Train Clustering Model

Article
05/06/2019

Important

Support for Machine Learning Studio (classic) will end on 31 August 2024. We recommend you transition to Azure Machine Learning by that date.

Beginning 1 December 2021, you will not be able to create new Machine Learning Studio (classic) resources. Through 31 August 2024, you can continue to use the existing Machine Learning Studio (classic) resources.

See information on moving machine learning projects from ML Studio (classic) to Azure Machine Learning.
Learn more about Azure Machine Learning.

ML Studio (classic) documentation is being retired and may not be updated in the future.

Trains a clustering model and assigns data from the training set to clusters

Category: Machine Learning / Train

Note

Applies to: Machine Learning Studio (classic) only

Similar drag-and-drop modules are available in Azure Machine Learning designer.

Module overview

This article describes how to use the Train Clustering Model module in Machine Learning Studio (classic), to train a clustering model.

The module takes an untrained clustering model that you have already configured using the K-Means Clustering module, and trains the model using a labeled or unlabeled data set. The module creates both a trained model that you can use for prediction, and a set of cluster assignments for each case in the training data.

Note

A clustering model cannnot be trained using the Train Model module, which is the generic module for creating machine learning models. That is because Train Model works only with supervised learning algorithms. K-means and other clustering algorithms allow unsupervised learning, meaning that the algorithm can learn from unlabeled data.

How to use Train Clustering Model

Add the Train Clustering Model module to your experiment in Studio (classic). You can find the module under Machine Learning Modules, in the Train category.
Add the K-Means Clustering module, or another custom module that creates a compatible clustering model, and set the parameters of the clustering model.
Attach a training dataset to the right-hand input of Train Clustering Model.
In Column Set, select the columns from the dataset to use in building clusters. Be sure to select columns that make good features: for example, avoid using IDs or other columns that have unique values, or columns that have all the same values.

If a label is available, you can either use it as a feature, or leave it out.
Select the option, Check for Append or Uncheck for Result Only, if you want to output the training data together with the new cluster label.

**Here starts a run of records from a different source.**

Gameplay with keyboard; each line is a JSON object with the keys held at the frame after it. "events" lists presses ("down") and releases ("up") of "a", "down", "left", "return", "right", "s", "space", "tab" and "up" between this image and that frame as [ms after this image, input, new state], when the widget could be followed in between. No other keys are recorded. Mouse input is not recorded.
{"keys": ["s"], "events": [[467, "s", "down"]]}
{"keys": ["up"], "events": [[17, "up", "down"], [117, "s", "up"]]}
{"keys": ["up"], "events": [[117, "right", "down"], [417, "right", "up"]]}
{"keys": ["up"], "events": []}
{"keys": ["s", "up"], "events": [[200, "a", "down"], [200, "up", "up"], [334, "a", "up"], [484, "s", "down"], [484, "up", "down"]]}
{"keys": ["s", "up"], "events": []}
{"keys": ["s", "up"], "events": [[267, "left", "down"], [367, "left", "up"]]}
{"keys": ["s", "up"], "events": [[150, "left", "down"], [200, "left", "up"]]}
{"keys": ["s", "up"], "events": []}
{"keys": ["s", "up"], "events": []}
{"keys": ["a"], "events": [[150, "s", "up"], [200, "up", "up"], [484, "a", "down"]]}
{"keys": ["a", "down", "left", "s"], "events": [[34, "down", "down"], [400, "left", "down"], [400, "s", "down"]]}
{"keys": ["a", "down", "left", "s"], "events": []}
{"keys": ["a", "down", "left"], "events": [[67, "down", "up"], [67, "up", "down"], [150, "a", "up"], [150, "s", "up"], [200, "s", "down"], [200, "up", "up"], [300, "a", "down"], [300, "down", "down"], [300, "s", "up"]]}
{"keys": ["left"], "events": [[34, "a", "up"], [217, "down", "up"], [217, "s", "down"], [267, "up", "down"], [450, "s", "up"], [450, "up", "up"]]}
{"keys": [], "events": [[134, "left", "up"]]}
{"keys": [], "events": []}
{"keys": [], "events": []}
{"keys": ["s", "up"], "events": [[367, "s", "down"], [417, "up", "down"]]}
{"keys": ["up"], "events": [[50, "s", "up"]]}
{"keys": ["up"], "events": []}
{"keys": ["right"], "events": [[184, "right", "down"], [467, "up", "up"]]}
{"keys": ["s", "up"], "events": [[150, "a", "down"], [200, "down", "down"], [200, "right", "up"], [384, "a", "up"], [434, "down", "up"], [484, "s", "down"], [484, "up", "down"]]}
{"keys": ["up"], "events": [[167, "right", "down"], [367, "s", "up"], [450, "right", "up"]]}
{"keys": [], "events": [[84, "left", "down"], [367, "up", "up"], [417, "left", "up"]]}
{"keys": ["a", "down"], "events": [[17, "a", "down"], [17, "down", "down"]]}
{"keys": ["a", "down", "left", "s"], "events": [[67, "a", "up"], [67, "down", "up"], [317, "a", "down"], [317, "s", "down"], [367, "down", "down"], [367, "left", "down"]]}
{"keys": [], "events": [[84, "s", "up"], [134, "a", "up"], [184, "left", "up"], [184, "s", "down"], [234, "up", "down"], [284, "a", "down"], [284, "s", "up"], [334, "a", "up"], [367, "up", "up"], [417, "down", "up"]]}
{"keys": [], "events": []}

If you deselect this option, only the cluster assignments are output.
Run the experiment, or click the Train Clustering Model module and select Run Selected.

Results

After training has completed:

To view the cluster and their separation in a graph, right-click the Results dataset output and select Visualize.

The graph represents the principal components of the cluster, rather than the actual values. See Principal Component Analysis for more information.
To view the values in the dataset, add an instance of the Convert to Dataset module, and connect it to the Results dataset output. Run the Convert to Dataset module to get a copy of the data that you can view or download.
To save the trained model for later re-use, right-click the module, select Trained model, and click Save As Trained Model.
To generate scores from the model, use Assign Data to Clusters.

Examples

For an example of how clustering is used in machine learning, see the Azure AI Gallery:

Clustering: Find similar Companies: Demonstrates how to use clustering on attributes derived from unstructured text.
Clustering: Color quantization: Demonstrates how to use clustering to find related colors and reduce the number of bits used in images.
Clustering: Group iris data: Provides a simple example of clustering based on the iris dataset.

Expected inputs

Name	Type	Description
Untrained model	ICluster interface	Untrained clustering model
Dataset	Data Table	Input data source

Module parameters

Name	Range	Type	Default	Description
Column Set	any	ColumnSelection		Column selection pattern
Check for Append or Uncheck for Result Only	any	Boolean	true	Whether output dataset must contain input dataset appended by assignments column (Checked) or assignments column only (Unchecked)

Outputs

Name	Type	Description
Trained model	ICluster interface	Trained clustering model
Results dataset	Data Table	Input dataset appended by data column of assignments or assignments column only

Exceptions

Exception	Description
Error 0003	Exception occurs if one or more of inputs are null or empty.

For a list of errors specific to Studio (classic) modules, see Machine Learning Error codes.

For a list of API exceptions, see Machine Learning REST API Error Codes.